Clark, the director of Bergen Kunsthall in Norway, says: “It’s like a group show that’s exploded across the city. The works all circle around this idea of the material reality of the city, and how communities and cities create and are created by its inhabitants.”

He is drawing on the city’s musical history, encompassing Cabaret Voltaire and The Human League. Clark, who studied at Sheffield Hallam University, will also explore its industrial heritage, especially its steel manufacturing base. “I was thinking about the various histories of Sheffield. I wanted to think about the specificity of the space,” he adds.

The London-based artist Steven Claydon has worked with local steel manufacturers on a new, large-scale video work to be shown in one of Sheffield’s most recognisable landmarks, the Grade II-listed Moore Street electricity substation.
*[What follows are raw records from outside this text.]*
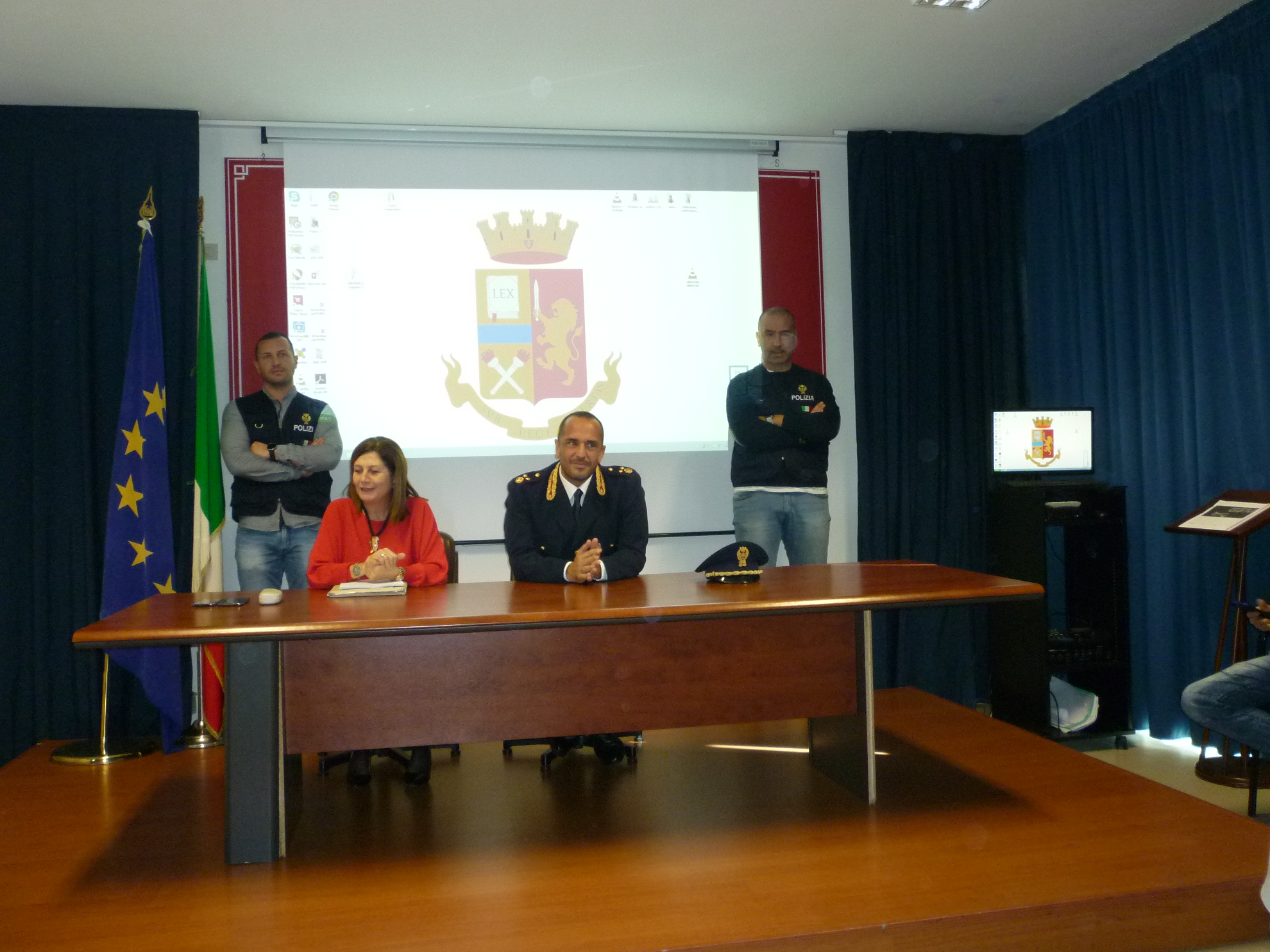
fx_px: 1101
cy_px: 481
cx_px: 646
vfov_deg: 46.8
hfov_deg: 60.0
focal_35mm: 30
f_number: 3.3
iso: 320
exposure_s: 1/30
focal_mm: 5.2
Four large-plate reverb panels will amplify the sound of his film piece which “draws on research into materiality and matter at an atomic level”, say the organisers.

Two other new commissions by UK artists Hannah Sawtell and Richard Sides will also be unveiled; Sawtell’s multi-disciplinary work will use CGI and electronic sound to examine whether Sheffield needs a new “people’s currency” modelled on bitcoin. Sides will create a site-specific video and audio installation at a former funeral parlour on Eyre Street.  

The Brooklyn-based, French artist Michel Auder will present video works in The Scottish Queen, once an infamous pub, on the Park Hill Estate, which, says Clark, was a no-go area in the 1990s. “It’s incredibly sculptural and atmospheric up there,” he says. Auder was one of the first artists to use a Sony Portapak in the early 1970s, turning his lens on life and personalities at Andy Warhol’s The Factory.

A festival spokeswoman says that the main funders of Art Sheffield are Arts Council England and Sheffield City Council with additional support from various trusts, foundations and private sponsors.